# [What you have to do]
Convert every line of text in the material below into a single numbered list, skipping any blank lines. Leave the pictures out of your answer.

++++ Data supplied

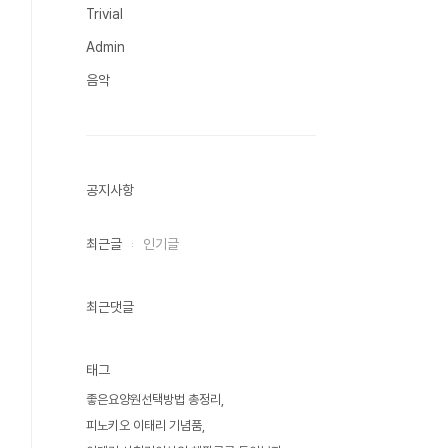
Trivial
Admin
음악
공지사항
최근글
인기글
최근댓글
태그
좋은요양원선택방법 총정리
피노키오 이태리 기념품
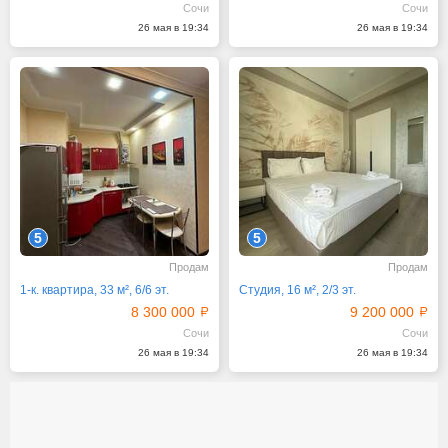
Сочи
Сочи
26 мая в 19:34
26 мая в 19:34
5
5
Продам
Продам
1-к. квартира, 33 м², 6/6 эт.
Студия, 16 м², 2/3 эт.
8 300 000
9 200 000
Сочи
Сочи
26 мая в 19:34
26 мая в 19:34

++++++++

# [Solution to this exercise]
1. Trivial
2. Admin
3. 음악
4. 공지사항
5. 최근글
6. 인기글
7. 최근댓글
8. 태그
9. 좋은요양원선택방법 총정리
10. 피노키오 이태리 기념품
11. Сочи
12. Сочи
13. 26 мая в 19:34
14. 26 мая в 19:34
15. 5
16. 5
17. Продам
18. Продам
19. 1-к. квартира, 33 м², 6/6 эт.
20. Студия, 16 м², 2/3 эт.
21. 8 300 000
22. 9 200 000
23. Сочи
24. Сочи
25. 26 мая в 19:34
26. 26 мая в 19:34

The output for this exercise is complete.